Auszug aus einem Datensatz
######
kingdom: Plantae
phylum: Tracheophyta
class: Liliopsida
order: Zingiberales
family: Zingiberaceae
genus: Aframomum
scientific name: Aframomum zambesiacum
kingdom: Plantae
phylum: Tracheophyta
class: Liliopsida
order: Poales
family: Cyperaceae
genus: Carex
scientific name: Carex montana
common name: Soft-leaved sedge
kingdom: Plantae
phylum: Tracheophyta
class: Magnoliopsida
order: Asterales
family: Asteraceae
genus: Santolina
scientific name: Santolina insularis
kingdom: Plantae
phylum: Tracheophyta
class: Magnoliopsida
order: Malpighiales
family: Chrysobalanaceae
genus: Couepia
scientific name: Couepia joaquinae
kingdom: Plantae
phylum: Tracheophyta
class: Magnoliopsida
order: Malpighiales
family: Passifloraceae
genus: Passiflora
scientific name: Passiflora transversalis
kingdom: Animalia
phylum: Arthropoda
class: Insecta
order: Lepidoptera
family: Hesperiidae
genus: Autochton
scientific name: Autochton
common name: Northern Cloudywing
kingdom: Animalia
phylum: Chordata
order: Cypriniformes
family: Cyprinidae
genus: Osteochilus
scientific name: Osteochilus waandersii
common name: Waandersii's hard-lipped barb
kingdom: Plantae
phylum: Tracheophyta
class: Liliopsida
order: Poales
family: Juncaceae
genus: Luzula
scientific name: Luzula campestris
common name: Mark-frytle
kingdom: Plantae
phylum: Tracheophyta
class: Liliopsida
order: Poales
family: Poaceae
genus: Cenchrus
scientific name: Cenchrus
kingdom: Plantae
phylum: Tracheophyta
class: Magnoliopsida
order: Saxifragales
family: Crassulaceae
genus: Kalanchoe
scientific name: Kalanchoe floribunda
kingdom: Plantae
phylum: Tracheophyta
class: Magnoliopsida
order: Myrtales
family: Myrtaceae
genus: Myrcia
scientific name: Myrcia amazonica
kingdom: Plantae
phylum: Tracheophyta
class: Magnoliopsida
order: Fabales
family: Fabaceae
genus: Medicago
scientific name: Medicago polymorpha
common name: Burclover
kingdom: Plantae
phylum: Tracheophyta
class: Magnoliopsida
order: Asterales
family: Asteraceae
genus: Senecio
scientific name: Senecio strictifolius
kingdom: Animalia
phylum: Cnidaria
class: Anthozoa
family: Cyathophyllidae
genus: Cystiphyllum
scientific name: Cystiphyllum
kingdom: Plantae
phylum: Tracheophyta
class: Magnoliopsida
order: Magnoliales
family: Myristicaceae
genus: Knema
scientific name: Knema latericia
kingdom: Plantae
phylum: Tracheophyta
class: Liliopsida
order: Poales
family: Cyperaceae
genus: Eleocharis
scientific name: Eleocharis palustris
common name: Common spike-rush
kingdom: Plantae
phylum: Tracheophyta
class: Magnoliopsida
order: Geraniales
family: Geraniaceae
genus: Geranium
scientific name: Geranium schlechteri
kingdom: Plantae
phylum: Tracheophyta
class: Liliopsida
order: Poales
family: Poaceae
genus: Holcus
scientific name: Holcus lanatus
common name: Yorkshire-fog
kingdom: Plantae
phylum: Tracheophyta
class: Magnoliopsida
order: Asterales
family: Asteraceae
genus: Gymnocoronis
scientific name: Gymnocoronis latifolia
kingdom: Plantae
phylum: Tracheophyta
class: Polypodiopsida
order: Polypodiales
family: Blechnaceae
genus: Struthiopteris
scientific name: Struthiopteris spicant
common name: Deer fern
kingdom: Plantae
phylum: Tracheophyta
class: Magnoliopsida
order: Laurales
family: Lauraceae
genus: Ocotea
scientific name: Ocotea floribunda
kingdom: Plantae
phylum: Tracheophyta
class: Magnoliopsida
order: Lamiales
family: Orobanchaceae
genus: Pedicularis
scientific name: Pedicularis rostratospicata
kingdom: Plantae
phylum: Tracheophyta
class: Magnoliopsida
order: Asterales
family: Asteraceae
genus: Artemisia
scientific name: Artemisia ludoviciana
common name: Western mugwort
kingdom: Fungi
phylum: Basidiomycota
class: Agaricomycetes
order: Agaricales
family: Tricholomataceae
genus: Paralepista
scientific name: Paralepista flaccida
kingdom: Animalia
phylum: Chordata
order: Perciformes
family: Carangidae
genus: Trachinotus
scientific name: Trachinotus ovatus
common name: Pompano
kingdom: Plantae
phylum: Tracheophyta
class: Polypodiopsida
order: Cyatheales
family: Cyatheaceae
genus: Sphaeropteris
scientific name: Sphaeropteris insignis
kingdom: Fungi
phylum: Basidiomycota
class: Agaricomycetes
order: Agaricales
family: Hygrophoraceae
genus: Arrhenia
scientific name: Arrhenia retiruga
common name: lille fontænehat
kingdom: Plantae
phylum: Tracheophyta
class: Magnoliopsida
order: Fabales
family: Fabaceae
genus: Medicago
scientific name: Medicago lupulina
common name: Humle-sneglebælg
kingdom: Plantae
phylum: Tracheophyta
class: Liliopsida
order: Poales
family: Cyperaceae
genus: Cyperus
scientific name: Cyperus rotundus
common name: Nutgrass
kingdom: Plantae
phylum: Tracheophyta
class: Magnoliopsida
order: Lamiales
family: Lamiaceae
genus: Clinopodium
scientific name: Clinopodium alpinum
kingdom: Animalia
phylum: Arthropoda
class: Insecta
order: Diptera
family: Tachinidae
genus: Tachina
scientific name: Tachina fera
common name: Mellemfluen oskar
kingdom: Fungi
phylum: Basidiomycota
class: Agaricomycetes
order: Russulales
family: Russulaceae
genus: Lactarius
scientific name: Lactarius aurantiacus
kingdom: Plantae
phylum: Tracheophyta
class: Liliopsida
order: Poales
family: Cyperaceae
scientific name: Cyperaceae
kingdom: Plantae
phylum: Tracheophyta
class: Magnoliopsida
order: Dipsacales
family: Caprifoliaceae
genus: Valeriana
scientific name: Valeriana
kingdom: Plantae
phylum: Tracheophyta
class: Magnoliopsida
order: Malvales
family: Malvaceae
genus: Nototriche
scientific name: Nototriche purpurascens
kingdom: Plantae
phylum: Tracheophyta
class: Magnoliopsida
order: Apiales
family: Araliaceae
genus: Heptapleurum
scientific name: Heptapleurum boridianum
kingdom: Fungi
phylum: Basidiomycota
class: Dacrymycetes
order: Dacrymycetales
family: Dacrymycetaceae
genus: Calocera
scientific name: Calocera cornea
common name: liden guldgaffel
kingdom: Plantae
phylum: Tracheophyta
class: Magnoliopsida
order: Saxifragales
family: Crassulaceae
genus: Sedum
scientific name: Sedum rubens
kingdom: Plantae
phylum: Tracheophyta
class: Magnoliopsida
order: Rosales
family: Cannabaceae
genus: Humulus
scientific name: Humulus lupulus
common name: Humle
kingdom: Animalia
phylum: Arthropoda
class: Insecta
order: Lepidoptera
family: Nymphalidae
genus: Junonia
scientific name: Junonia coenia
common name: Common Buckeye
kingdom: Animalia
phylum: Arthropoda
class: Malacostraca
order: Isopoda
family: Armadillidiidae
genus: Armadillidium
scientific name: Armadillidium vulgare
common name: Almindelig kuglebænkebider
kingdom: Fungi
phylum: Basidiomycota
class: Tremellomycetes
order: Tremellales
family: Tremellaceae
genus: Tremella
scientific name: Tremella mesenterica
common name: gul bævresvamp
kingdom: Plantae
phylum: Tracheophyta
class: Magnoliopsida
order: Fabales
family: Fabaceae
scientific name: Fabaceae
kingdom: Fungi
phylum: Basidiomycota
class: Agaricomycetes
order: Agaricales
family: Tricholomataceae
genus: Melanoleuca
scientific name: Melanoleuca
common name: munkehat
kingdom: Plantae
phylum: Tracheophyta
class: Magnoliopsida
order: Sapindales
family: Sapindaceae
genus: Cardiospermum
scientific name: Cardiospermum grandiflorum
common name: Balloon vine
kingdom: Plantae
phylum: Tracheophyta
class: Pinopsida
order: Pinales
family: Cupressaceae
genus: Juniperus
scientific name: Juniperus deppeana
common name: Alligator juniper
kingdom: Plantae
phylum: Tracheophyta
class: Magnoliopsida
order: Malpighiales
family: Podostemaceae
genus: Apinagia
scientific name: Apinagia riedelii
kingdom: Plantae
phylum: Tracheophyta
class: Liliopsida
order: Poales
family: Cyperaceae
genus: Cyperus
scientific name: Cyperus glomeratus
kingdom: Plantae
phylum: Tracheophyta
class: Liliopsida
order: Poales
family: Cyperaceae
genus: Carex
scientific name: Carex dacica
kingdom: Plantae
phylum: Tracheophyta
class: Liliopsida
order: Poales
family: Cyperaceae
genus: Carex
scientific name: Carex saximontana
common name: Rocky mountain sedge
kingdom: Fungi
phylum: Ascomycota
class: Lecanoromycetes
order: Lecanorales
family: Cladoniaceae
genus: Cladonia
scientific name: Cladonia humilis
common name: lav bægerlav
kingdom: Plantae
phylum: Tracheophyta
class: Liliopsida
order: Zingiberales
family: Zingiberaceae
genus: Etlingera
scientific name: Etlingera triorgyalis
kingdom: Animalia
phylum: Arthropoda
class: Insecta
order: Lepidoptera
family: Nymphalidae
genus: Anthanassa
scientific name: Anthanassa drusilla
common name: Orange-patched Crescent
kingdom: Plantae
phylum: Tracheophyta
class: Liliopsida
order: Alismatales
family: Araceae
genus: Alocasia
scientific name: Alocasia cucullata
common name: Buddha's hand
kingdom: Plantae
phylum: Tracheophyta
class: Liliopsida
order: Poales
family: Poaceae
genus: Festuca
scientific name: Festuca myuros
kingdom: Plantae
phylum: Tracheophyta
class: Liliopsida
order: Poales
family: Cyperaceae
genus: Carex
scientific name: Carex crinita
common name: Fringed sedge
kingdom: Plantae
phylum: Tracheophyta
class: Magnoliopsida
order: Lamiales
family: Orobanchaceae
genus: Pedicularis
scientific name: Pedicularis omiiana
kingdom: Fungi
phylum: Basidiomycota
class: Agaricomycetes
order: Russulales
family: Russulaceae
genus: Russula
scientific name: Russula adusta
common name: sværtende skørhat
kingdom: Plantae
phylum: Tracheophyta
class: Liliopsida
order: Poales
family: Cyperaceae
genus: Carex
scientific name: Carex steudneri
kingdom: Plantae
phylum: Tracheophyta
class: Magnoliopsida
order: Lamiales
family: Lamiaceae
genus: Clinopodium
######
Schreib die Zeilen der Einträge oben unverändert ab, beginnend mit der Zeile, die „common name: Nutgrass“ enthält, und endend mit der Zeile, die „class: Dacrymycetes“ enthält, beide eingeschlossen. Gib nur diese Zeilen aus.

▶ **Lösung**
common name: Nutgrass
kingdom: Plantae
phylum: Tracheophyta
class: Magnoliopsida
order: Lamiales
family: Lamiaceae
genus: Clinopodium
scientific name: Clinopodium alpinum
kingdom: Animalia
phylum: Arthropoda
class: Insecta
order: Diptera
family: Tachinidae
genus: Tachina
scientific name: Tachina fera
common name: Mellemfluen oskar
kingdom: Fungi
phylum: Basidiomycota
class: Agaricomycetes
order: Russulales
family: Russulaceae
genus: Lactarius
scientific name: Lactarius aurantiacus
kingdom: Plantae
phylum: Tracheophyta
class: Liliopsida
order: Poales
family: Cyperaceae
scientific name: Cyperaceae
kingdom: Plantae
phylum: Tracheophyta
class: Magnoliopsida
order: Dipsacales
family: Caprifoliaceae
genus: Valeriana
scientific name: Valeriana
kingdom: Plantae
phylum: Tracheophyta
class: Magnoliopsida
order: Malvales
family: Malvaceae
genus: Nototriche
scientific name: Nototriche purpurascens
kingdom: Plantae
phylum: Tracheophyta
class: Magnoliopsida
order: Apiales
family: Araliaceae
genus: Heptapleurum
scientific name: Heptapleurum boridianum
kingdom: Fungi
phylum: Basidiomycota
class: Dacrymycetes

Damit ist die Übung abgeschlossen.